The Act was changed again as a result of the 2008 financial crisis. The Fraud Enforcement and Recovery Act (FERA) of 2009 included the following alterations:

  • Remedied parts of the 1986 amendments that led to misinterpretations by the courts with regard to the intended reach of the amendments, thus enlarging liability provisions to cover certain situations.
  • Enabled the government to expand the usage of civil discovery devices and civil investigative demands so as to reveal relevant facts. Doing these things is preliminary to the government’s determining whether to intervene in a qui tam suit, or whether to bring their own suit under the FCA.
  • Brought the FCA up to date regarding changes that had happened since 1986 concerning how the government conducted its business.

Most new provisions went into effect as of FERA’s enactment date, and were also retroactive, meaning they were applied to all pending cases.

More amendments were added in 2010 because of the Patient Protection and Affordable Care Act (PPACA), making it easier for whistleblowers to bring cases by broadening the concept of “original source,” and by restricting the definition of “public disclosure.” The 2010 changes are applicable across all FCA suits, not just those related to health insurance or health care. But these amendments, unlike 2009’s FERA, were not made retroactive and did not apply to any cases that were pending when the amendments became law.

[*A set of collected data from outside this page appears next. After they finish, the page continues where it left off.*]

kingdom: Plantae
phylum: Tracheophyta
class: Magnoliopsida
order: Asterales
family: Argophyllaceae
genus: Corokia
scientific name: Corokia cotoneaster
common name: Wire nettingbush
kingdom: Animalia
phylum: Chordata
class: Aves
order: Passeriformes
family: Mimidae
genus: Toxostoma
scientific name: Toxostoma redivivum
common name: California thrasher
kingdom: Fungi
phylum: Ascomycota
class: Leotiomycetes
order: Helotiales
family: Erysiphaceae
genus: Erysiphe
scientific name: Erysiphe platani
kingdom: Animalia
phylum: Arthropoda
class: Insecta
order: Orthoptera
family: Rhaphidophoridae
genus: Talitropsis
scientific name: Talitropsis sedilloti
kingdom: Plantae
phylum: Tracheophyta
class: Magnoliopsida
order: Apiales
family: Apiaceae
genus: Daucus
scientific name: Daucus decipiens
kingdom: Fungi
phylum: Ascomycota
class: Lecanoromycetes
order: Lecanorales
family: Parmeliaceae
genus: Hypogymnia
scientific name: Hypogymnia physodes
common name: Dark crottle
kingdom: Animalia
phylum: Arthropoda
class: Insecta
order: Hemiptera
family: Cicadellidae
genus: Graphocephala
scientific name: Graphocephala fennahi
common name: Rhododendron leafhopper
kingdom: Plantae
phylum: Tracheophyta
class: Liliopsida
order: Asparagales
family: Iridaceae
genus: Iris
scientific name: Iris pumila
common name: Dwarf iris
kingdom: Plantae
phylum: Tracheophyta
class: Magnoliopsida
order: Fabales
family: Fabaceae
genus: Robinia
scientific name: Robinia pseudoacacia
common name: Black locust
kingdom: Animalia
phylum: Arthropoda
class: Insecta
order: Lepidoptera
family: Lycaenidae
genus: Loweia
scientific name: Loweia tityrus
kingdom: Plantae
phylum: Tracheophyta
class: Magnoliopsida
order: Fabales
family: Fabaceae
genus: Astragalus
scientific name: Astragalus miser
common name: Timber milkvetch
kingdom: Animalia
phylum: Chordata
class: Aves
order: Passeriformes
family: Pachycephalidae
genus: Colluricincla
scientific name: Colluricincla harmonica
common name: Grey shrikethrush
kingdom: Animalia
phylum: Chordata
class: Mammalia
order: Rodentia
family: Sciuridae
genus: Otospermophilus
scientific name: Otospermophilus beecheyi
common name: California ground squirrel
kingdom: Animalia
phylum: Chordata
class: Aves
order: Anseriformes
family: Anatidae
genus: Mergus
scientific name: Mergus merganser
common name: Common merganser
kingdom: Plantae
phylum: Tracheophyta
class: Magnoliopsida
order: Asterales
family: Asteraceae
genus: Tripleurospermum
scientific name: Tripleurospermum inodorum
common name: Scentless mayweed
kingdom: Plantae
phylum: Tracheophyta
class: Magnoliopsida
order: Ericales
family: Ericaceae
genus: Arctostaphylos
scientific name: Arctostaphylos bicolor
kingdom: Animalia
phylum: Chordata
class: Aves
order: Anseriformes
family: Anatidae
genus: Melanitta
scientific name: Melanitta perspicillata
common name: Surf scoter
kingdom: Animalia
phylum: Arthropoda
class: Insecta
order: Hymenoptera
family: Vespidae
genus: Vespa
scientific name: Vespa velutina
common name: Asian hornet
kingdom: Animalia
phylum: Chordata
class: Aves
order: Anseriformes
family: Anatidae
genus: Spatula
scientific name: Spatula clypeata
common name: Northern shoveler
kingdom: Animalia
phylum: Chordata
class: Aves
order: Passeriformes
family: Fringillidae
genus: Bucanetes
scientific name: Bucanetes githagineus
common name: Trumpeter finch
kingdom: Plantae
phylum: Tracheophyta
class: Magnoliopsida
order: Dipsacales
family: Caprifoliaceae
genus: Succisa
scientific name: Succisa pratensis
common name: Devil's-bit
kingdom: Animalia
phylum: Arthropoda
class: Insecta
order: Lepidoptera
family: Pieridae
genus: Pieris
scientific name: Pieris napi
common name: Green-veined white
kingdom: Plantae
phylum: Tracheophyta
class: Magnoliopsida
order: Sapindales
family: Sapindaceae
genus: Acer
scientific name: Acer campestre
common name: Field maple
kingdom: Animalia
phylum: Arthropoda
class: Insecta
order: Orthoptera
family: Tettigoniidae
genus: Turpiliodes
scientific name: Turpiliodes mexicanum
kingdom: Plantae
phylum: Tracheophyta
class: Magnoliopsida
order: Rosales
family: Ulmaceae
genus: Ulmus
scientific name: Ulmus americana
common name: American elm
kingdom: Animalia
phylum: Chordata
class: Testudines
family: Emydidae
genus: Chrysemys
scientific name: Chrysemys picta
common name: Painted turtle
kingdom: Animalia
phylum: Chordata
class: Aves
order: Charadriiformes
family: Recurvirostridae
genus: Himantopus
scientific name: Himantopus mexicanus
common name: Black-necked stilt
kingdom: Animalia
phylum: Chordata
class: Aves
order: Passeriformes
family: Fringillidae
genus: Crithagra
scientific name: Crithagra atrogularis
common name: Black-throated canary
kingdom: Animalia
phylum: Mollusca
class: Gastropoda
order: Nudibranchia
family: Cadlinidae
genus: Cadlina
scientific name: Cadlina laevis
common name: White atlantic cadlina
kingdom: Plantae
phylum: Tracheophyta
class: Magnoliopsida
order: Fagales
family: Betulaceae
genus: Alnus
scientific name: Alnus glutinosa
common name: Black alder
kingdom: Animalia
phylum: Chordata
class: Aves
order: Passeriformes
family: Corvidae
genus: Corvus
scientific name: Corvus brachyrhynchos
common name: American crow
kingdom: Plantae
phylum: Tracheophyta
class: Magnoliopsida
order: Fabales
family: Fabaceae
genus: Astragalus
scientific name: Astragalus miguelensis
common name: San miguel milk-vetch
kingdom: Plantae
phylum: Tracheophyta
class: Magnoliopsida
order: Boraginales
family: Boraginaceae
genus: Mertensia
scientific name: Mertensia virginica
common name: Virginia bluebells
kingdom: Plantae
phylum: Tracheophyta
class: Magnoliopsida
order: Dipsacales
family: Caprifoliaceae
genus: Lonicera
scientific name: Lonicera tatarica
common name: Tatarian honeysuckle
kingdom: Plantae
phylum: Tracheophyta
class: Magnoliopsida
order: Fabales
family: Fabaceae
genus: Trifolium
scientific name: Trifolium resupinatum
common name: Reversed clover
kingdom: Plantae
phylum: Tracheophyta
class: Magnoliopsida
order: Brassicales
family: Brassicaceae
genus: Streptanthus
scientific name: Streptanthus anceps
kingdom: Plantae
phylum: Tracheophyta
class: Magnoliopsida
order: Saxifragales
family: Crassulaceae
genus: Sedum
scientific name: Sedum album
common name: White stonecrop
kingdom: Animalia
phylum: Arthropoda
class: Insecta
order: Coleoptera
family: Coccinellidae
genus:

As of the end of fiscal year 2015, for the fourth year in a row, the Department of Justice (DOJ) gained more than $3.5 billion in judgments and settlements involving false claims and fraud. Whistleblowers were awarded $597 million of that amount during FY 2015. Total false claims and fraud recoveries since January, 2009, by the DOJ have amounted to $26.4 billion, with $3 billion going to whistleblowers. Fighting fraud perpetrated against the government helps all of us.